Updated 29 October 2020

‘The stock market, stupid’ — Trump’s claim is looking hollow 

  • The timing of the Wall Street downturn is the worst possible for the incumbent, who has declared every new peak in the S&P as a personal victory throughout his presidency
  • The likes of Apple, Amazon, Alphabet and Facebook are due to declare their earnings for the third quarter, and how those numbers are received could give the indices a boost

Before the US election of 1992, candidate Bill Clinton summed up what he saw as the reason he would become president: “It’s the economy, stupid.” He was proved right as voters disowned the economic policies of President George H.W. Bush in their droves to elect Clinton. 

Until the COVID-19 pandemic began to ravage the US economy in March, President Donald Trump would have been able to make the same claim. For the four years of his presidency, the US economy had continued the progress initiated by his predecessor to recover from the 2009 global financial crisis.

By most measures — growth, employment, inflation — the Trump years had been good, and those on the top of the pile had even more reason to be grateful thanks to the big tax cuts he had made a flagship policy.

The pandemic changed all that in the space of a few weeks as lockdown measures shocked the economy. Jobless claims soared to all-time records, bankruptcies and closures affected large swathes of American business, and gross domestic product collapsed. The International Monetary Fund forecasts that the American economy will shrink by 4.3 percent this year.

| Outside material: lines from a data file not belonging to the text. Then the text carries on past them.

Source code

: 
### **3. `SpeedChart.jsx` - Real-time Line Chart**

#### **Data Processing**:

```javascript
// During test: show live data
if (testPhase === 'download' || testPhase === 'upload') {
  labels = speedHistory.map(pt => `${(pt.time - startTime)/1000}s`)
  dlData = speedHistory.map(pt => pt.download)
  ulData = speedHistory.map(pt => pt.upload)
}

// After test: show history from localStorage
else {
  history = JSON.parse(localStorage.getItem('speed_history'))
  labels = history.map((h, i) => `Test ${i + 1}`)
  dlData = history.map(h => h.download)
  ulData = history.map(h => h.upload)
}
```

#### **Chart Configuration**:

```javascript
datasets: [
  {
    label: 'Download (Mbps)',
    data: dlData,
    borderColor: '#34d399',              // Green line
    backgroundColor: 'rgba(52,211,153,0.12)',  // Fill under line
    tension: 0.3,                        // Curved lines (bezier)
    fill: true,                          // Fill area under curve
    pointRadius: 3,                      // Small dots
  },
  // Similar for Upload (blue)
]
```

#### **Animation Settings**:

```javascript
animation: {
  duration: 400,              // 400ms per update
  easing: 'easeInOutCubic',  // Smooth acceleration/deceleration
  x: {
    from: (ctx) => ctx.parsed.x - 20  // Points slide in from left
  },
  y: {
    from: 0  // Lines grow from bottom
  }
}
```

But Trump could still claim instead that “it’s the stock market, stupid” as a reason he could be re-elected. Mainly because of the trillions of dollars injected into the economy in the form of fiscal stimulus, US share indices had swum against the economic tide.

The S&P 500 index hit an all-time high in September, allowing Trump to boast that under his administration, investors and the millions of people whose livelihoods depended on the financial industry had never had it so good.

Now, it looks as though even that final claim is looking more fragile. For the past couple of days, US and European stock markets have gone into reverse as investors took fright at the rising number of COVID-19 cases and the re-imposition of economic lockdowns in many countries.

Trump might argue, with a little justification, that Wall Street is worried about the prospect of Joe Biden being elected president by the end of next week. Certainly the contender, by definition, is something of an unknown quantity in terms of economic policy.

He is also known to favor some policies — such as tighter regulation on environmental sectors, more spending on health care, and higher taxes for federal services and projects — that have traditionally been regarded as contrary to the philosophy of “free market” America.

In particular, the energy industry is worried about possible restrictions on shale oil and gas production that Biden and his “green” team are believed to favor. However, it should be pointed out that the Democratic candidate has specifically said he will not ban shale fracking, as some environmentalists want.

In any interesting side-story, the state of Texas — one of the biggest in terms of electoral college votes — would seem to have more to lose than any other if the energy scare stories about Biden were true. Yet the contest there between Democrats and Republicans is the closest it has been for decades, according to opinion polls.

The timing of the Wall Street downturn is the worst possible for the incumbent, who has declared every new peak in the S&P as a personal victory throughout his presidency and a sign of his deal-doing prowess. If even this claim is denied to him in the final week of campaigning, it would make the uphill battle against the polls even more difficult.

There is a chance that Big Tech might offer some relief. The likes of Apple, Amazon, Alphabet and Facebook are due to declare their earnings for the third quarter, and how those numbers are received could give the indices a boost, given that they were the ones largely responsible for the big market gains earlier in the year.

But for Trump, any such respite might be too little, too late. It looks as though Wall Street and Main Street are finally catching up in their gloom, and there is nothing the president can do about it.